Quitó con la mano el vaho de su nariz en el cristal de la ventana. Y vio aquel perfil majestuoso: la mole parda del cerro San Cristóbal y todo el corte de montes que bordeaban las alcarrias. El Nano imaginó qué habría más allá, cómo sonaría aquella lluvia sobre los pedregales, qué olor desprenderían las encinas, qué dibujos harían sobre el suelo los trazos caprichosos del agua de la lluvia, dónde se habrían amparado las perdices, en qué cobijo andaría asobinada la raposa…
- A ver, Nano, ¿te has estudiado ya los números primos? –irrumpió la presencia sonora del maestro.
- No me entra, don Gonzalo.
- Pues te vas a quedar hasta que te lo sepas.

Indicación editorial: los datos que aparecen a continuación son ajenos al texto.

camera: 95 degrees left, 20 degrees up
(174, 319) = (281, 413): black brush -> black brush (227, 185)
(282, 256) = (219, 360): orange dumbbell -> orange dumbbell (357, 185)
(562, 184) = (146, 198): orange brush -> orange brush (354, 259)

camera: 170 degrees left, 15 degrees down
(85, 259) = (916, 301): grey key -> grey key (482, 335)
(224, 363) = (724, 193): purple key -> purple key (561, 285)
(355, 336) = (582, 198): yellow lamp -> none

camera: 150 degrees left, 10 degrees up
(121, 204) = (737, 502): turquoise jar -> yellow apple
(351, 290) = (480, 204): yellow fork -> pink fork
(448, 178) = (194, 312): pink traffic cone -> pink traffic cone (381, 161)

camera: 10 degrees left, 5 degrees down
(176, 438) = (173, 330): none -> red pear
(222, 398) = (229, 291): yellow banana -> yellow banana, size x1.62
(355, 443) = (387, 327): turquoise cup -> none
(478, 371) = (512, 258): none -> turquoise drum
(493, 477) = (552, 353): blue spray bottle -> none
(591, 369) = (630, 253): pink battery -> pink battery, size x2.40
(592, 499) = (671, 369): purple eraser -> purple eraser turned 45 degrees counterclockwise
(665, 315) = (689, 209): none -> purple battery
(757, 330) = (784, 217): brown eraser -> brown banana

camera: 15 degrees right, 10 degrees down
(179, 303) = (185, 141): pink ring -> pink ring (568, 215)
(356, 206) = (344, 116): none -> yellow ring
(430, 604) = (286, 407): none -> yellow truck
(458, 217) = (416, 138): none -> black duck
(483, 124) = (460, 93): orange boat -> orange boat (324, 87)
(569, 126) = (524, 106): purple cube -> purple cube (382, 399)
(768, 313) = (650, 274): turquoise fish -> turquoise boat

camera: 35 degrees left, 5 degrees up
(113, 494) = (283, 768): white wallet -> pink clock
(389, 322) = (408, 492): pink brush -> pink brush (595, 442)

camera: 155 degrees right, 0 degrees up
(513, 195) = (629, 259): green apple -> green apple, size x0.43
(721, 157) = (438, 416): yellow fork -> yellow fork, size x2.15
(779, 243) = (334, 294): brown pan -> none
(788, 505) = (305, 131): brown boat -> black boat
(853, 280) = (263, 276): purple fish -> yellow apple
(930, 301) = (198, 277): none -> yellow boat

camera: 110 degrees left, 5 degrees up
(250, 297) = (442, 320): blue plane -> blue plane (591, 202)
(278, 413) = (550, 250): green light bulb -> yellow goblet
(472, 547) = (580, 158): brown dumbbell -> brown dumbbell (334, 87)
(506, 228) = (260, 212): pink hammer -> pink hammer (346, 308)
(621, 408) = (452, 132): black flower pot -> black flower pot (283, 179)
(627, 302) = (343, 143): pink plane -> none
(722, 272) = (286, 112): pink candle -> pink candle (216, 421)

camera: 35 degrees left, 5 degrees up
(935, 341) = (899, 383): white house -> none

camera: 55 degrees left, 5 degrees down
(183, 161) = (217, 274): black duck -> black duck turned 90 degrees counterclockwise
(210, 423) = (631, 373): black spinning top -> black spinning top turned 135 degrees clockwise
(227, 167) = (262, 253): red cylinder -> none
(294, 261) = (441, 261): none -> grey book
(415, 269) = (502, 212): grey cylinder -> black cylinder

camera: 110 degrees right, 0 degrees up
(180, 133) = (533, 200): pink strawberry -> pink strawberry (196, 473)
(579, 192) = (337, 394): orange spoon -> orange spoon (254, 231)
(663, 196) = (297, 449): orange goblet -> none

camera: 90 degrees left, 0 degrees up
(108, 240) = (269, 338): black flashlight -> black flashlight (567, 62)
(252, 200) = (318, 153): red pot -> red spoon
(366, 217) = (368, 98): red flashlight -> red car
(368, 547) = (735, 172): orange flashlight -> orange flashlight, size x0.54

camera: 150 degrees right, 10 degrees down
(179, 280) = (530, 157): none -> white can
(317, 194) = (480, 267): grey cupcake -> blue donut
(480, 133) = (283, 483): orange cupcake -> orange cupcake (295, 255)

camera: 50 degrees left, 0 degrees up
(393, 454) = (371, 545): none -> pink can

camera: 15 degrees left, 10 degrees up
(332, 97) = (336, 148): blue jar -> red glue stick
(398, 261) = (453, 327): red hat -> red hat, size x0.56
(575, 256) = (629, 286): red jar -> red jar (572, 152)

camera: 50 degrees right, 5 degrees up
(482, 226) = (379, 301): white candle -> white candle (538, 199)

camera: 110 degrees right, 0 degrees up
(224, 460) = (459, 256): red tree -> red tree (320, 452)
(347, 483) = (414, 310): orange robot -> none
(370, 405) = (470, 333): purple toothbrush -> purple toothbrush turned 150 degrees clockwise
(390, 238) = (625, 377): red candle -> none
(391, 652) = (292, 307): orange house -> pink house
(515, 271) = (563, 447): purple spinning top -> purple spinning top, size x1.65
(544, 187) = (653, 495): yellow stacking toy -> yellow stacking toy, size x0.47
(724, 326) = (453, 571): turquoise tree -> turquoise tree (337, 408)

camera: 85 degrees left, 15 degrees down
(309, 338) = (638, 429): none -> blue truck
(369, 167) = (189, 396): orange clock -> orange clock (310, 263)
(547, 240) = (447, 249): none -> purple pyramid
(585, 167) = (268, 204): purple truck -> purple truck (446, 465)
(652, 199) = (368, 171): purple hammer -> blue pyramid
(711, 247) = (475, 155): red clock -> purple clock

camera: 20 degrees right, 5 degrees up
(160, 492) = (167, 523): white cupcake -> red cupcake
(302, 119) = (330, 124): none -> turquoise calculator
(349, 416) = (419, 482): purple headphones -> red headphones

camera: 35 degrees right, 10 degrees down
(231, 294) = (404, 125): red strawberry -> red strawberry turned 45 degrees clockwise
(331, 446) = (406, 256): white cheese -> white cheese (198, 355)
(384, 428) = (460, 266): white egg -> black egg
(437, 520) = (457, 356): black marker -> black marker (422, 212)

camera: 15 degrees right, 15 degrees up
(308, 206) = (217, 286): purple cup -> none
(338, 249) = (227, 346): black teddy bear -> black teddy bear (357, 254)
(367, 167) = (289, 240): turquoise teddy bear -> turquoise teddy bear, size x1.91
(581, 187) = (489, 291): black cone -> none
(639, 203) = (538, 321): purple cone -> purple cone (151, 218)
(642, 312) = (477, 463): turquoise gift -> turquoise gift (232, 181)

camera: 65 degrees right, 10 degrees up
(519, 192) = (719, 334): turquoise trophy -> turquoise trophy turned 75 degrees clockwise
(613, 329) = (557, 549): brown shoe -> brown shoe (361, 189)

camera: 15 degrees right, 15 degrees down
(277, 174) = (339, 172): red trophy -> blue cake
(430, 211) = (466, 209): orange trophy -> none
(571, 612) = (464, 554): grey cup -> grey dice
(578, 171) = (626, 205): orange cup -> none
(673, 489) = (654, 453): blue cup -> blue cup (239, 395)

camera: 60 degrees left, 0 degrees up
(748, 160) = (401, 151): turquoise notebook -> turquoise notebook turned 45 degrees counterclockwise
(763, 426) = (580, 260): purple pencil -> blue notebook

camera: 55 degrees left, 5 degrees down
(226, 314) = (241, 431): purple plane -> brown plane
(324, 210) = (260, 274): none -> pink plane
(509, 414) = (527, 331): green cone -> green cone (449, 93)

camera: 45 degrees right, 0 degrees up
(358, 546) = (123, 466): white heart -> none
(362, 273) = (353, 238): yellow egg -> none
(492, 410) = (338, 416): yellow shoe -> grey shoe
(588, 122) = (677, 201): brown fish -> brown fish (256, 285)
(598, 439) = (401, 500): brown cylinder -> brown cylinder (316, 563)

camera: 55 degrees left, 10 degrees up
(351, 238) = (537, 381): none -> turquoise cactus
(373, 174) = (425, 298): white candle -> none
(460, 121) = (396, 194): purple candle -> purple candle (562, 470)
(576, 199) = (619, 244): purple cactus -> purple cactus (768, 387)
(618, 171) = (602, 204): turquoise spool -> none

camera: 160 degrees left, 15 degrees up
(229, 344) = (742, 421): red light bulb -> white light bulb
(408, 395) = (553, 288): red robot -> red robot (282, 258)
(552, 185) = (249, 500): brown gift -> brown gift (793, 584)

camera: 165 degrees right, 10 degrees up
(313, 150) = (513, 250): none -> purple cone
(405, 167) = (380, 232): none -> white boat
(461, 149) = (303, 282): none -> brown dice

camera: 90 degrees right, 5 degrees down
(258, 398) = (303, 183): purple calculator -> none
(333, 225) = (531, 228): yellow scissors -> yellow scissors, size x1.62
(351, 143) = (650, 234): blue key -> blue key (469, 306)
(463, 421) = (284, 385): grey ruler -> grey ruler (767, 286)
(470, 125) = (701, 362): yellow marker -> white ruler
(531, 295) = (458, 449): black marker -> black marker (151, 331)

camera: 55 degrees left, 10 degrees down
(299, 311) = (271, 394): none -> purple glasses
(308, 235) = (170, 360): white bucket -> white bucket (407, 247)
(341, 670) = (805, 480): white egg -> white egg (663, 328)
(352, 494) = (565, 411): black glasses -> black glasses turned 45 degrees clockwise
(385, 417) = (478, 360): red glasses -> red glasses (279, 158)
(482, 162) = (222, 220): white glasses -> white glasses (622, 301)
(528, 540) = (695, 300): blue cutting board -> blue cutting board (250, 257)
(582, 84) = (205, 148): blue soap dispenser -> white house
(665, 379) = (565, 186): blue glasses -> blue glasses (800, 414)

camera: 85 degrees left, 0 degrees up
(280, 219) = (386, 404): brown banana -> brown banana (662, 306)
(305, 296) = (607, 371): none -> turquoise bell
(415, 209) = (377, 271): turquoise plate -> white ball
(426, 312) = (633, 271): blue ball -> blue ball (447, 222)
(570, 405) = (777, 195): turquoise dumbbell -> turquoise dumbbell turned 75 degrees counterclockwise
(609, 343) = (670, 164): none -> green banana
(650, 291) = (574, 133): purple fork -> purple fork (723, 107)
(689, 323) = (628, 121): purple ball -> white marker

Y el Nano, otra vez solo, se preguntaba por qué importaba tanto lo que había a este lado del cristal, por qué no reparaba nadie en aquella inmensidad que había fuera. ¿Es que no se daban cuenta? ¿Es que no lo veían?
Y el chico, precoz autodidacta, empezó a sentir la vocación secreta de mirar siempre donde otros no miraban. Y claro, empecinado en ello, con el tiempo sus ensoñaciones tuvieron sentencia:
- No hay manera con él. Este chico es un inadaptado.
2 comentarios:
¿Don. Gonzalo?... ¡castigado!... el cerro San Cristobal.
Uyyyy... eso me suena.
Lo importante es que el relato te suene bien, porque los nombres bien podrían ser otros y, lo dicho, tendría el mismo significado, Isidro.